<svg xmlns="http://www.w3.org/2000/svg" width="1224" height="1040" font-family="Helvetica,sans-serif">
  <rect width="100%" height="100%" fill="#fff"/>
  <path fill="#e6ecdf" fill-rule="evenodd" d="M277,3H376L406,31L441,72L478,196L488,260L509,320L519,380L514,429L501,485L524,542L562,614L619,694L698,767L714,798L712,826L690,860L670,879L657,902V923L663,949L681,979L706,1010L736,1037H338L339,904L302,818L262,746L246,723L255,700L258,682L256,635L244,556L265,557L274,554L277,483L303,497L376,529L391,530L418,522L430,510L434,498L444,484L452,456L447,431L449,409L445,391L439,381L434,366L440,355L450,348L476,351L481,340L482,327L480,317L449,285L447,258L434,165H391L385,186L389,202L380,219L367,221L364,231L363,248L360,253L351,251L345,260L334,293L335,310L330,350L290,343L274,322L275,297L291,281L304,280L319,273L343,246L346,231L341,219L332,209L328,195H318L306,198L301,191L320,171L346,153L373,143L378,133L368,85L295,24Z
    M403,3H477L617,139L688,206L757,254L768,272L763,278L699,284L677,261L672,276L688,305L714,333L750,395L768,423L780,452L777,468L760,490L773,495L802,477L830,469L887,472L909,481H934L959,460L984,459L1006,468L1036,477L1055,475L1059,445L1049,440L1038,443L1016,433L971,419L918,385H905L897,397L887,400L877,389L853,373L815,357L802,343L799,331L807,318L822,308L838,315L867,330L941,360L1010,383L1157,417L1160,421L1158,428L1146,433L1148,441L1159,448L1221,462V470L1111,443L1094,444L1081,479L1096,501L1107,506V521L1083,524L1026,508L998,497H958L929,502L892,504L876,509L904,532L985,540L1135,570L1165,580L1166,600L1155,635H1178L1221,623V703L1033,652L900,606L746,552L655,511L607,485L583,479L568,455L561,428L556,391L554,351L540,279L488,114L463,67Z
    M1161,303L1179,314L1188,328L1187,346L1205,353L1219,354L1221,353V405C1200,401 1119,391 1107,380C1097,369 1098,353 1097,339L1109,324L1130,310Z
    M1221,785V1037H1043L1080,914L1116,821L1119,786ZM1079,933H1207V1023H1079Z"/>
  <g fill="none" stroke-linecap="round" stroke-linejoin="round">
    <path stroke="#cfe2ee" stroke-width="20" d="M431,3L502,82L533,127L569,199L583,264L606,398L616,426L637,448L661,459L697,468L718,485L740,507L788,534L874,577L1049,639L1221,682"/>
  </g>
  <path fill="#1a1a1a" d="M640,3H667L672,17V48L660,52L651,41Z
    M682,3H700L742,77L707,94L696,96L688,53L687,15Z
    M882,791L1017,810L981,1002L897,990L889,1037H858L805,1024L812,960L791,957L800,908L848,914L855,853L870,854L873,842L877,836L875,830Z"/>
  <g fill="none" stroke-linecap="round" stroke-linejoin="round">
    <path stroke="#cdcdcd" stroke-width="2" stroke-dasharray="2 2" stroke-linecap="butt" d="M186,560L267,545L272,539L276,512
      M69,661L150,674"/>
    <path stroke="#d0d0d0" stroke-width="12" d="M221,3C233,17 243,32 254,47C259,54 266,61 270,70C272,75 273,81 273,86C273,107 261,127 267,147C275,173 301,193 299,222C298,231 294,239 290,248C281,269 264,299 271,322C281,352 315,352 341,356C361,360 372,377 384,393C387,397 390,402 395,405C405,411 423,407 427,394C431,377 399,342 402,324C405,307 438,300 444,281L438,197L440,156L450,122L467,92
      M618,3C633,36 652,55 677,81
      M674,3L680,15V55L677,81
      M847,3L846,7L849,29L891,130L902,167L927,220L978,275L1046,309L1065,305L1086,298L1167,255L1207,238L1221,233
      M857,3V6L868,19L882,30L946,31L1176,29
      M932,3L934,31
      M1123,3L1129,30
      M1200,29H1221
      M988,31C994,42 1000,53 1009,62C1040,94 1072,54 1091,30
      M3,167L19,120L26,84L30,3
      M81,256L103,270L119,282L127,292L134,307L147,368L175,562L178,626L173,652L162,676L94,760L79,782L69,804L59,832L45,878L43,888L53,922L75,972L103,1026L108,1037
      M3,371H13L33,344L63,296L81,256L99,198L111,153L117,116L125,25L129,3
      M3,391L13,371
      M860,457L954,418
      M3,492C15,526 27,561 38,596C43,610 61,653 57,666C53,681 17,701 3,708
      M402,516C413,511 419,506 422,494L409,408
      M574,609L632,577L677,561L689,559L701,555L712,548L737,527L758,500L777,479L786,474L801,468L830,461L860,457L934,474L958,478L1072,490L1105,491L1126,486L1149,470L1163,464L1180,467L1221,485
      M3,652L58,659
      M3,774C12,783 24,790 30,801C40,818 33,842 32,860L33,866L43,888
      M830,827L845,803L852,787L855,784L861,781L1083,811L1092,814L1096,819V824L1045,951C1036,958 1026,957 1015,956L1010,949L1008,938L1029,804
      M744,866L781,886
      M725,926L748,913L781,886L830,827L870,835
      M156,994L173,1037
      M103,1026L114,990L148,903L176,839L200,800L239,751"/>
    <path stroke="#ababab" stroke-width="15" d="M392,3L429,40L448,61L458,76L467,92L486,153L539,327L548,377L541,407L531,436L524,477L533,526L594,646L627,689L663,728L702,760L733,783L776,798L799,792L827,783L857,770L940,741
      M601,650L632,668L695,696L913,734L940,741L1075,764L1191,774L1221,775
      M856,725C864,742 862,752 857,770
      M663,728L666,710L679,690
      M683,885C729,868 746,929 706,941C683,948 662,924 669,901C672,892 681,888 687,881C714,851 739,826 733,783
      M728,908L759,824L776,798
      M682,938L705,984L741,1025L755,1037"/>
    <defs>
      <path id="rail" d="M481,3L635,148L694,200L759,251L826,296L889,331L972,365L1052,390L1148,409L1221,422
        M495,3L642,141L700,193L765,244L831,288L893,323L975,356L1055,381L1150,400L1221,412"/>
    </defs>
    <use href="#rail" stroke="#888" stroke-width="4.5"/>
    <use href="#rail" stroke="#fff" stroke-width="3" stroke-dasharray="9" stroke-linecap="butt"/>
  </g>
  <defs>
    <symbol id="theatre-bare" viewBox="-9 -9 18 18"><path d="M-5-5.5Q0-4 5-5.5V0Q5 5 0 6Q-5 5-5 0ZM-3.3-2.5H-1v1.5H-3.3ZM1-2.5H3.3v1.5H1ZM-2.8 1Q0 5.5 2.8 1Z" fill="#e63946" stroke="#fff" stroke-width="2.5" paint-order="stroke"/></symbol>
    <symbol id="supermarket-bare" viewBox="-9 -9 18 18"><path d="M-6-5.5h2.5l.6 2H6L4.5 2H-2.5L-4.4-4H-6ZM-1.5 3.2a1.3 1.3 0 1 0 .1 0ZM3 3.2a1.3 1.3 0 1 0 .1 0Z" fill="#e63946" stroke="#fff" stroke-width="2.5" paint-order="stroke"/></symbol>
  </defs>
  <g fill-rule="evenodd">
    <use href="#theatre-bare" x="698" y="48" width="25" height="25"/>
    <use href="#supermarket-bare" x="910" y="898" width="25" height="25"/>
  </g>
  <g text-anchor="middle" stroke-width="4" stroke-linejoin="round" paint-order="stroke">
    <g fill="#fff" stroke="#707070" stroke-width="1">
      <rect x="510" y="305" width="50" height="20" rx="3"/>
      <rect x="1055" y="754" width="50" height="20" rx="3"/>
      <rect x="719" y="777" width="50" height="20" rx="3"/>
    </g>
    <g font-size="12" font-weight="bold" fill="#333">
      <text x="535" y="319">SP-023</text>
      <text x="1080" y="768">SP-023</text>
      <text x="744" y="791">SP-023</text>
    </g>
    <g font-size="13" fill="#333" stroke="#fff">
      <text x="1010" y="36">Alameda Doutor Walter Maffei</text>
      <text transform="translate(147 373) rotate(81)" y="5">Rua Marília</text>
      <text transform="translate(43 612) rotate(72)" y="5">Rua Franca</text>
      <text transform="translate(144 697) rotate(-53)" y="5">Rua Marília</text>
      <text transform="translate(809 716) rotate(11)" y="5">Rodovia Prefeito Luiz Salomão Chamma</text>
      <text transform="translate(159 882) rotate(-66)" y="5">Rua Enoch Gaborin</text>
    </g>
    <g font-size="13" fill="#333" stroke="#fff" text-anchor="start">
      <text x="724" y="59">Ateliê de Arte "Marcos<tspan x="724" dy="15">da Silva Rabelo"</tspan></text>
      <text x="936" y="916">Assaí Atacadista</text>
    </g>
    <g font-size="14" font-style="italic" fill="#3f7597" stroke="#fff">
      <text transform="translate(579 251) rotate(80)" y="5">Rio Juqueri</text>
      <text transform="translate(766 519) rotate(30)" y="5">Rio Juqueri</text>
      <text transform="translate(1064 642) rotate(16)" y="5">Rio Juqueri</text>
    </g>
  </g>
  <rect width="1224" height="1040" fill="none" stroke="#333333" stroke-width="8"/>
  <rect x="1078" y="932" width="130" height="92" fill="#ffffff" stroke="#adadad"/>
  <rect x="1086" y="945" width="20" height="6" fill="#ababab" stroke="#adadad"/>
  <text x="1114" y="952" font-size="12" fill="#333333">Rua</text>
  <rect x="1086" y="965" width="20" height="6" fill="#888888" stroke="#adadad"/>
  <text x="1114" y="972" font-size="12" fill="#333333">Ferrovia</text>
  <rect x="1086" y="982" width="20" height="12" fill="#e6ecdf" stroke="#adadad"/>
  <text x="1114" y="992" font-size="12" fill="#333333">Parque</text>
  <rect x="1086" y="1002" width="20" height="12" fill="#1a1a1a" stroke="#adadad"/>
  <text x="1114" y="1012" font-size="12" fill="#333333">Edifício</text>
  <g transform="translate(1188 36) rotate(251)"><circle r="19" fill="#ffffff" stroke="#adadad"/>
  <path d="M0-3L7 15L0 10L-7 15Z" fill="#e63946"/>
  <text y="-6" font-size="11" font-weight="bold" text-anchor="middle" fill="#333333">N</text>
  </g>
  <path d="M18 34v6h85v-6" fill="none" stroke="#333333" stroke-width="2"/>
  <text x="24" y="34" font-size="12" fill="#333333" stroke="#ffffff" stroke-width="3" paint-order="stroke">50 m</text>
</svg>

++++++++++

▶ [WORK INSTRUCTIONS] The expected answer holds each line from the listing above where the string "middle" is present.

▶ [EXPECTED ANSWER]
  <g text-anchor="middle" stroke-width="4" stroke-linejoin="round" paint-order="stroke">
  <text y="-6" font-size="11" font-weight="bold" text-anchor="middle" fill="#333333">N</text>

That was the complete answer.